Disagreeing with People

disagreeing with people Meg-John and Justin Podcast

In this episode we chatted about disagreeing with people. Firstly we talked about the differences between disagreements and challenging prejudice. Then we chatted about how to disagree with people, why disagree, when to disagree, and when it’s okay to not argue with someone.

First we spoke about the difference between challenging someone and disagreeing with someone. Challenging is when someone saying that something that is harmful, offensive, or makes other people feel less safe. Disagreement is when people have different opinions, views, or values which don’t have a directly harmful impact in the current situation (although whether they are harmful more widely may be part of the disagreement).

Challenging and disagreeing need dealing with differently. The distinction is related to the one between abuse and conflict.

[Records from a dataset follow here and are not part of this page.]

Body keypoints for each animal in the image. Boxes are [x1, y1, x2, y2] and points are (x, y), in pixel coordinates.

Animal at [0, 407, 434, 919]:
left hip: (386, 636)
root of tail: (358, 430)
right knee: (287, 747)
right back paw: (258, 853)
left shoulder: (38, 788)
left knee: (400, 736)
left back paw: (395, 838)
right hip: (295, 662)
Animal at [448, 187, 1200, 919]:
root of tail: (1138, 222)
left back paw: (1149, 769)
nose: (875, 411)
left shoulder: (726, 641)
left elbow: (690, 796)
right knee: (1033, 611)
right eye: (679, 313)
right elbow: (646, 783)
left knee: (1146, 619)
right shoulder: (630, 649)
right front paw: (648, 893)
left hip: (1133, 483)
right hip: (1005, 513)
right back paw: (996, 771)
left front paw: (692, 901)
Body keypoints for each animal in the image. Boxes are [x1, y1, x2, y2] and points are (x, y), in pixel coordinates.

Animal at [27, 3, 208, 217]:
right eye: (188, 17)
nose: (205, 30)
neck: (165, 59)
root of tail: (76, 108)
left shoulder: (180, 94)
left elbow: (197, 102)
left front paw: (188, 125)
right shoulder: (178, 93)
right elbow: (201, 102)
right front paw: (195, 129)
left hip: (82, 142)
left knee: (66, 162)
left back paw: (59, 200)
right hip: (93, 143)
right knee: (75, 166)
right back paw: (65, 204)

Abuse involves some degree of using power over someone to cause harm, whereas conflict is a more equal disagreement, although there is probably a spectrum of situations which fall somewhere between the two. It’s useful to start by discerning between the challenging and disagreeing, and clarifying which situation you’re in.

In this podcast we focused on disagreements. Regarding situations of challenging we said that if someone is being prejudicial, oppressing you, or making you unsafe it isn’t on you to do the work. You can just leave, or ask someone else to do the work. 

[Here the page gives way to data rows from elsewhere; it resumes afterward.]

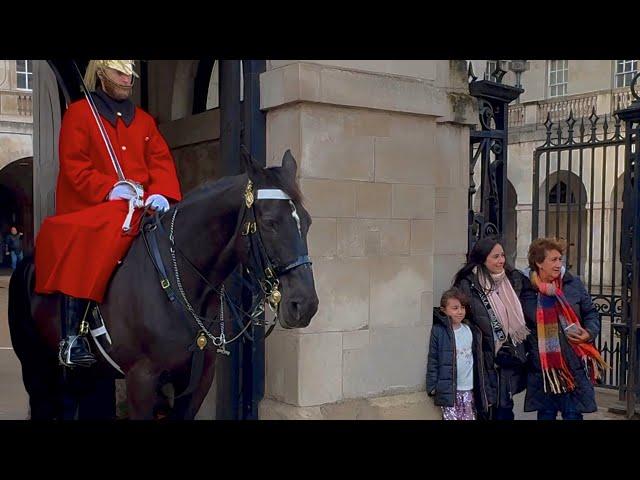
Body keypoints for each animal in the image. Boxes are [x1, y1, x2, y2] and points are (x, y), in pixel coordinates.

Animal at [8, 150, 318, 420]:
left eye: (307, 221)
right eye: (269, 222)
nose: (305, 305)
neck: (182, 288)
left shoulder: (196, 385)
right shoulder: (142, 381)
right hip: (34, 368)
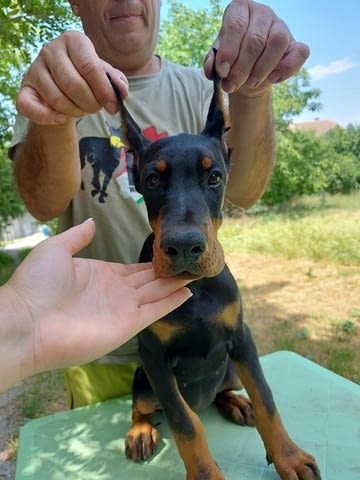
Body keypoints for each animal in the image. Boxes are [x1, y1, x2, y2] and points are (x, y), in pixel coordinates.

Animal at [108, 69, 322, 478]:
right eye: (152, 180)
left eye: (215, 178)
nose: (185, 247)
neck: (197, 289)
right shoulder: (154, 358)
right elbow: (184, 421)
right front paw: (205, 472)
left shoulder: (241, 337)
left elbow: (267, 397)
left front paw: (289, 456)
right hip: (143, 380)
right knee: (146, 407)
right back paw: (141, 431)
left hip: (230, 370)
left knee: (225, 392)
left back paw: (237, 404)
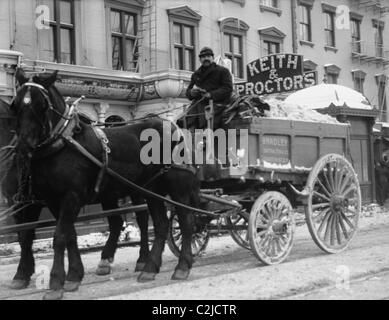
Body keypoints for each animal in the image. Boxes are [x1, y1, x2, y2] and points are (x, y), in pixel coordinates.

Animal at [9, 68, 200, 300]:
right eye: (15, 105)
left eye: (42, 105)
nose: (23, 146)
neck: (62, 143)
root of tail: (173, 127)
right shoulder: (53, 200)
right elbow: (69, 235)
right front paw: (74, 276)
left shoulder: (70, 196)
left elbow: (59, 236)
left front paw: (56, 283)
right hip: (151, 189)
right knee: (161, 224)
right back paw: (150, 268)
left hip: (177, 186)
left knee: (186, 221)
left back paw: (182, 266)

While challenging occurs in situations where someone’s behaviour is not okay, disagreements are okay – and inevitable. Conflict intimacy is the kind of intimacy we build by being able to have disagreements with people while still valuing them – and ourselves – rather than falling into blame or shame. 

Ideally in disagreements it’s great if we can be curious and empathetic towards the other person – really listening to what they’re saying – not immediately building our own argument.

As with sex it’s useful to move from a goal-focused to a process-focused approach. If we enter disagreements in order to win then we probably won’t learn much, and we may well cause some harm to the other person or our relationship. If we can enter into it in order to learn and build intimacy, and with an openness towards the other person and where they’re coming from, it’s likely to go better for everyone, and probably the other person will be more able to hear our position than if we’re trying to win.

Before getting too far into a disagreement it’s good to ask yourself whether you – and the other person – are disagreeing in good or bad faith. It’s generally not worth engaging if someone is disagreeing in order to: hurt you, big themselves up, win, belittle you, or play ‘devil’s advocate’. It’s good to be boundaried about not getting into bad faith disagreements. Perhaps we can learn to tune into the feelings we have when somebody else – or ourselves – is slipping into bad faith.

It’s also great to talk in advance about groundrules, having a meta conversation about how people like to disagree. For example if one person enjoys a heated debate, but the other hates them, perhaps it’s worth avoiding getting into that kind of conversation – or agreeing on a different way to do them. 

It’s also worth checking the intensity of topic for the different people involved. If one person is very emotionally invested, whereas it’s a fun hypothetical for the other person, that can also cause issues.

Any time a disagreement feels tough for anyone it can be good to shift from content to process: What’s happening here? What’s the dynamic? How is everyone feeling?

Finally it’s good to ask whether we know enough up front. Who actually has the most knowledge here? If you actually know way less on a topic than the other person, then perhaps education is more useful than disagreement – be up for learning from them or going away and learning yourself before getting into it. Similarly you might be boundaried around not getting into disagreements with people where they don’t acknowledge that you have way more expertise than they do on something.

Disagreements are not necessarily about finding the middle ground. It’s worth remembering that there are various possible outcomes: One may move towards the other (in either direction), you may find a middle ground or compromise position, you may agree to differ, it may be an ongoing tension return to, and you may decide the relationship needs to end or change, for example if there is a big value difference. 

Non-binary thinking is useful here, moving beyond a win/lose binary and towards open curiosity. Are we informing each other and learning about each others’ positions? Social psychologist Kenneth Gergen recommended asking the following questions in situations of major disagreement? What do we have in common (in other areas than this)? Where are we coming from – what does this issue mean to us personally? What are our areas of doubt and uncertainty on this topic?

If it doesn’t feel safe enough to have this particular disagreement it can be good to decide just not to engage on this topic between you, or to bring in a structure for the disagreement (e.g. giving each person 5-10 minutes to talk about it and just be listened to by the other, with an agreed process for reflecting back), or to bring in somebody to hold the space and/or mediate/facilitate.